ARVIN, Calif. (KERO) — The White Wolf Public Safety Burn is an annual prescribed burn on HWY 58 and HWY 223. Its purpose— is to create a buffer for potential wildfires.

  • Video shows why it is important to have prescribed burns in grassy areas near highways.
  • Kern County Fire Department held its annual White Wold Public Safety Burn on HWY 58 and HWY 223.
  • The purpose of the burn is to create a buffer for potential wildfires.


If you were driving on Highway 58 on Tuesday night you may have noticed a fire, a fire that was started for safety reasons. Prescribed burns are done to prevent larger fires from starting, and we got a look at how it all went down.

"We're going to come in and we're going to burn slow and we're going to burn controlled," said Kern County Fire Department PIO John Drucker.

It's called the White Wolf Public Safety Burn—a prescribed burn that started on Bena Road right off of HWY 58 and made its way towards HWY 223. It's purpose— to create a buffer for potential wildfires.

"There are three different factors when we look at how a wildfire will burn," explained Drucker, "The vegetation, the weather, and the topography."

According to KCFD, this specific area has strong winds, uphill slopes, and dry vegetation—meeting all three criteria.

"Like many of the highways in Kern County, this one poses a threat because if a fire starts here that fire has the potential to go to places where we're protecting people's lives and we're protecting people's homes," said Drucker.

A threat that he says is usually due to human factors. Drucker says one of them involves vehicles that may create a spark, like dragging a chain.
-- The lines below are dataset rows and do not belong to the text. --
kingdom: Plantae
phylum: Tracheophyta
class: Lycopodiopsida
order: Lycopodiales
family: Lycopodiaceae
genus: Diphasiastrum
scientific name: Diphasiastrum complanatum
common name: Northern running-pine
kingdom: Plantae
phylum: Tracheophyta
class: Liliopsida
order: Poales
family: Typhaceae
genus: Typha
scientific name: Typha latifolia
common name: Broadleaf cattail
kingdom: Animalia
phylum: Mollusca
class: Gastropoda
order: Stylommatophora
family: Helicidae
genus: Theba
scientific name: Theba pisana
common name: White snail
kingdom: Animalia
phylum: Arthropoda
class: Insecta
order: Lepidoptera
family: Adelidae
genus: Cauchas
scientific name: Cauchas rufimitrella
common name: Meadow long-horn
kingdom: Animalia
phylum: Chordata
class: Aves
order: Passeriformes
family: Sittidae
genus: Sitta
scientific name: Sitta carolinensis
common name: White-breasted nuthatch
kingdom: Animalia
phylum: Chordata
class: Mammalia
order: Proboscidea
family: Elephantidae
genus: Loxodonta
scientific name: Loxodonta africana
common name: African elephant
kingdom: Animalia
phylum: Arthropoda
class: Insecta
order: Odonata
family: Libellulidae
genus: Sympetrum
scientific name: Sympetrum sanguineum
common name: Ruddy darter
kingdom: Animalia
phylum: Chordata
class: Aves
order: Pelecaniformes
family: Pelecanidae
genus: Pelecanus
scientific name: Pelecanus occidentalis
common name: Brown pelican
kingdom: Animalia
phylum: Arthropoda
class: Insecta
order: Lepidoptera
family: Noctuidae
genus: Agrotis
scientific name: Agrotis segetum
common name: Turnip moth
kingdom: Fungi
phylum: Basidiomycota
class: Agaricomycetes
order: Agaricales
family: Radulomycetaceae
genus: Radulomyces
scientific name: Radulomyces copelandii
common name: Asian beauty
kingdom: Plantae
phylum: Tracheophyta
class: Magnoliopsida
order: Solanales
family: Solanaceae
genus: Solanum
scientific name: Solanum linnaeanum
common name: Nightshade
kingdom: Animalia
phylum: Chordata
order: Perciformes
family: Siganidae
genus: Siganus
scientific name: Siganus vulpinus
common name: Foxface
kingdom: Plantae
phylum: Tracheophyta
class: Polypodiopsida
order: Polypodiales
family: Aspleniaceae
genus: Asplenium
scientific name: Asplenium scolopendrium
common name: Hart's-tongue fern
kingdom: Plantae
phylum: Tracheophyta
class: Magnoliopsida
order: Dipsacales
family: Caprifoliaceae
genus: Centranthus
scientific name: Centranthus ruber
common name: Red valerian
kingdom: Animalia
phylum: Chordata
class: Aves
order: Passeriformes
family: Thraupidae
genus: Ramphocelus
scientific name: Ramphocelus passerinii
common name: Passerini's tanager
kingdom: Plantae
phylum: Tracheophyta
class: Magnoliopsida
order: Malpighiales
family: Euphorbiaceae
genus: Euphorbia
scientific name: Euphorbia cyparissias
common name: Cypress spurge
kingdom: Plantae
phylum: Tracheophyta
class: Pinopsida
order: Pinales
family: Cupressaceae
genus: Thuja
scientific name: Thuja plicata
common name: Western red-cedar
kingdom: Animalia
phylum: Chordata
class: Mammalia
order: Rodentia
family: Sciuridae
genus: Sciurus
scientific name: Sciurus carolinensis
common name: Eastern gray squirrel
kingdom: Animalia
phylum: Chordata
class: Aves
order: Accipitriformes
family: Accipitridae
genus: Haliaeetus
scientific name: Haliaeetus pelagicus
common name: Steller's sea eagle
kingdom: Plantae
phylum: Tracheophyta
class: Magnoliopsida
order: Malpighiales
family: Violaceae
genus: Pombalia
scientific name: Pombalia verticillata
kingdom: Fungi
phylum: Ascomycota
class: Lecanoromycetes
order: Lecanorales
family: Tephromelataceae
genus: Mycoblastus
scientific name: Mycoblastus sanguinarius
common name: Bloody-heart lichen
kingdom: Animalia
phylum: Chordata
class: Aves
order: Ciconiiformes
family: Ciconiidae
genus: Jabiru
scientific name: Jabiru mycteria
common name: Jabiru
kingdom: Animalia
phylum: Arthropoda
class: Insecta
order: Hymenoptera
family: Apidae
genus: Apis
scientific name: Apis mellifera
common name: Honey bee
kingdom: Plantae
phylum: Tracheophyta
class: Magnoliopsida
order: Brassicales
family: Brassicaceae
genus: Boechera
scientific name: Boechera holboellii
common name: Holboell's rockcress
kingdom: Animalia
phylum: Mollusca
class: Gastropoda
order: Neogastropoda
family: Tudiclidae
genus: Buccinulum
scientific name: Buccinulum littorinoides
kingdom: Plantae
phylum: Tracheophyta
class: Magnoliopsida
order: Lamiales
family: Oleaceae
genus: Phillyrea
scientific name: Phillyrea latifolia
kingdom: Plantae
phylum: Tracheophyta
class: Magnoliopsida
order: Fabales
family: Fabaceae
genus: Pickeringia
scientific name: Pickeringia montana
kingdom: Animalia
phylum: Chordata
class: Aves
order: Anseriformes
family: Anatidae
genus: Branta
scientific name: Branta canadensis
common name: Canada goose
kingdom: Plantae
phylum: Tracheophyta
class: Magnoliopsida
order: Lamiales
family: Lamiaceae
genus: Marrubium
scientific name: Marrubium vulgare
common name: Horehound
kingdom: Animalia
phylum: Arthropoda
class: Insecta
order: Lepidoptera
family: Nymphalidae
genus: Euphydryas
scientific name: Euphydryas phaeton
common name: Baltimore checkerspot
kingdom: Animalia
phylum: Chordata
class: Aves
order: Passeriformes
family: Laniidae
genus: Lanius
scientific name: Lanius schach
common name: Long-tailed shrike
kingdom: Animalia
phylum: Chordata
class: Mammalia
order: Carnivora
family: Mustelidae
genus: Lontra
To prevent the next wildfire, KCFD tells me they burn this location annually.

"Because of life safety reasons, property protection reasons, and because of environmental impact, this is an area that we have chosen to protect by coming in here and using this public safety burn to prevent a fire from being able to grow large," stated Drucker.

Allowing KCFD to control the burn is a carefully prescribed plan created by experts taking wind speed, temperature, humidity, and air pollution levels into consideration.

Allowing them to defend neighboring communities like Bear Valley, Stallion Springs, and Arvin AND land that is home to natural species…

"There are going to be pauses in the way that we do this," explained Drucker, "This allows native species that are living in the area to recognize that there's a fire going on and it gives them plenty of time to move aside while we do what we're doing."

As KCFD carried out their plan to burn approximately seven miles along HWY 223 on Tuesday night, an unexpected fire on the west side of the county impeded them from completing the project.

With summer in full swing, Drucker recommends that the public be alert and aware of potential fire hazards around them.

"Make sure you know where your fire extinguisher is, make sure it's handy. Or fill a bucket of water and have that on standby. Simple things like that could rapidly extinguish a vegetation fire."

According to KCFD, they will finish the prescribed burn later this week.